Hacker News new | ask | show | jobs
by trsohmers 3621 days ago
The vast majority of the dynamic parts of program that matter for scheduling (both when it comes to ILP/avoiding hazards within a core and when it comes to handling memory management for our scratchpad based memory system) are due to indeterminate latencies for memory accesses and executing instructions (due to variable length pipelines). Throw in horrible (for determinism) things like out of order execution and and branch prediction and no wonder a compiler can't determine things statically! While we are not really targeting general purpose (though I would say we have the capability to evolve to it in the future) it seems painfully obvious to me where these issues have been in any general-leaning VLIW attempts in the past, and I can't understand the clinging nature to bad architectural decisions in the past by hardware folks 30 years ago that could not imagine the ability of software in the future. </rant>

Targeting general purpose from the get go is a bad idea, but it NOT impossible to do efficiently and without sacrificing performance. You just need a well defined and constrained architecture, and a clean way to describe it.

1 comments

You have your causality relations reversed: the reason that branch prediction and dynamic caches exist is that because jump targets and working sets are hard to impossible to compute statically.

Even in the restricted world of HPC, GPGPUs have been moving from statically scheduled exposed pipeline VLIW machies to more conventional SIMD with caches, virtual memory and branch prediction (no meaningful OoO yet as the large amount of thread parallelism can hide the memory latency).

Also GPGPU have the benefit of having the large, lucrative GPU gaming market to pay for their development. How can a pure HPC machine be competitive in this market? Even for Intel Xeon Phi is more of a prestige project than actually meant to make money.

I've spent a long time debating with VLIW haters (that I presume you are with), but I'd love to see any citations you have for your claim that my causality is reversed, as I have a ton of evidence (to be fair not published yet) going for my side.
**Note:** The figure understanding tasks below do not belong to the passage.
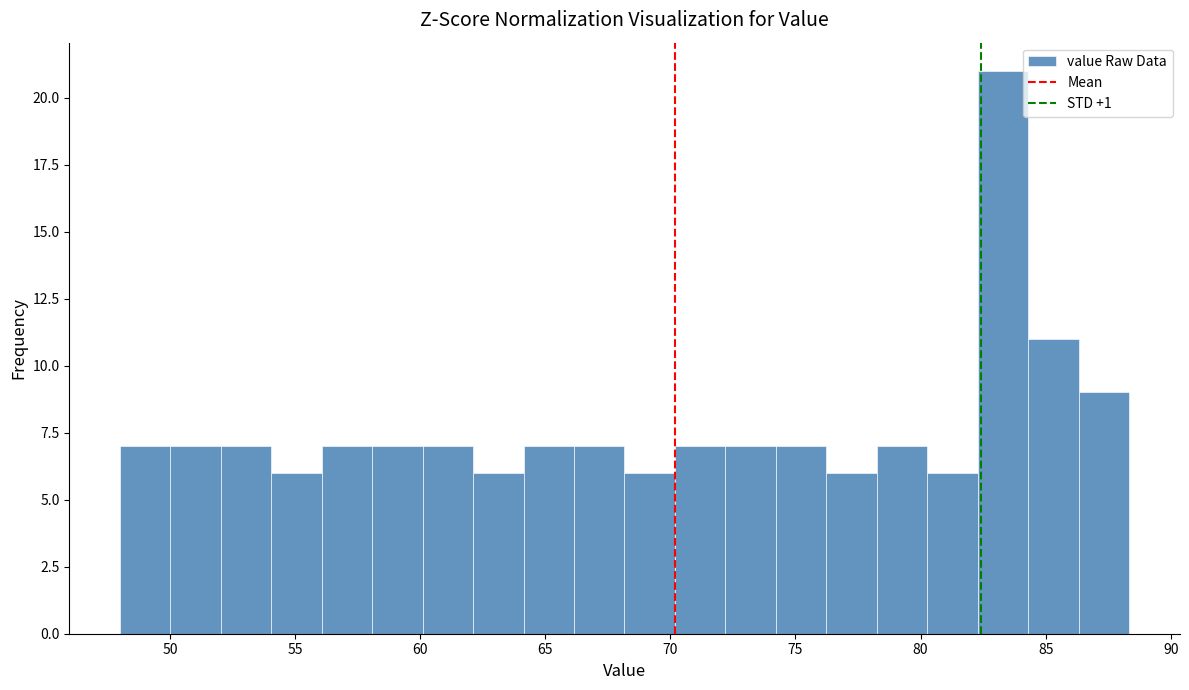

Reading left to right, list every bar in this chart as the range it spans on the x-axis followed by its height. Neither the bar edges nor the heights are printed on the chart, so give them approximately, as read against the axes.

48.0 to 50.0: 7
50.0 to 52.0: 7
52.0 to 54.0: 7
54.0 to 56.0: 6
56.0 to 58.0: 7
58.0 to 60.0: 7
60.0 to 62.0: 7
62.0 to 64.0: 6
64.0 to 66.0: 7
66.0 to 68.0: 7
68.0 to 70.0: 6
70.0 to 72.0: 7
72.0 to 74.0: 7
74.0 to 76.0: 7
76.0 to 78.0: 6
78.0 to 80.5: 7
80.5 to 82.5: 6
82.5 to 84.5: 21
84.5 to 86.5: 11
86.5 to 88.5: 9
While not as generally applicable as our architecture, you can take a look at basically any DSP from the past 15 years and see that VLIW works great from a performance and efficiency standpoint when your data is in a constrained form. We're showing that a compiler can structure a lot of different types of data (and the code required to actually operate on it) effectively if there are enough constraints on the hardware. Fairly pointless to try to convince you without documentation on hand for all parties, but hope you'll take a look in a couple of months.

As far as market, we are going after a decent sized market where the customers care the most about efficiency and performance, and are not only willing but very eager to switch their current solutions for whatever is best. As the typical startup claims, we are able to do it for a fraction of the cost and in a fraction of the time as one of the big guys, and have a solution that is 10x better than is out there. NVIDIA boasts that they spent $1 Billion developing the Pascal architecture, with them selling the Tesla series GPUs for it at $5,000+ a unit. We've shown we can prototype something that can theoretically beat it for under $2 million, and our hope/bet is that we can take it to market (and actually beat it by an order of magnitude) for less than $25 million. That's just HPC, which doesn't include the very interesting high end DSP area that is now using very expensive and power hungry FPGAs for wireless baseband solutions which we think are a very good fit for us.

Just to clarify: are you trying to compete with Nvidia, or with Intel? If you're going against GPUs, is your chip something that can run neural networks (better than Nvidia)?
Short answer: If we were to implement SIMD FP16 support similarly to how we have a planned dual FP32 in our FP64 FPU, we would be able to easily match GPU performance by throwing more cores at the problem, while still being more efficient. While neural nets/machine learning is interesting, and we could potentially enable it in new forms as we can provide a desktop GPU's capability in a much smaller/lower power form factor, it is not our main focus. As the other commenter noted, there are ASICs that do a good job at that, though since we are more generally programmable than those sort of ASICs, we would be able to handle changes in algorithms over time while some may not be able to.

The more interesting problems for us are things that GPUs can't do well, such as level 1 (vector) and level 2 (matrix-vector) BLAS operations. While most GPUs (and CPUs when utilizing SIMD instructions) only get a couple of percent the performance on level 1 and level 2 BLAS compared to level 3 (matrix-matrix), we are equally performant across all three (and at a very high percentage of theoretical peak).

Interesting. Which applications require vector-vector or matrix-vector operations as opposed to matrix-matrix?
Also, custom ASICs are the current state of the art for NN.

edit: missing word

Which custom ASICs are you talking about?
I'm referring to Google's TPU.
VLIW have been used very successfully as DSPs for a long time, I do not think anybody is debating that. It is outside that niche that they have repeatedly been found lacking.

I'm sure your architecture would work fine for a subset of HPC problems like those that are currently run on a traditional GPGPU, but even in the HPC world many problems are ill suited for a GPU (think particle transport).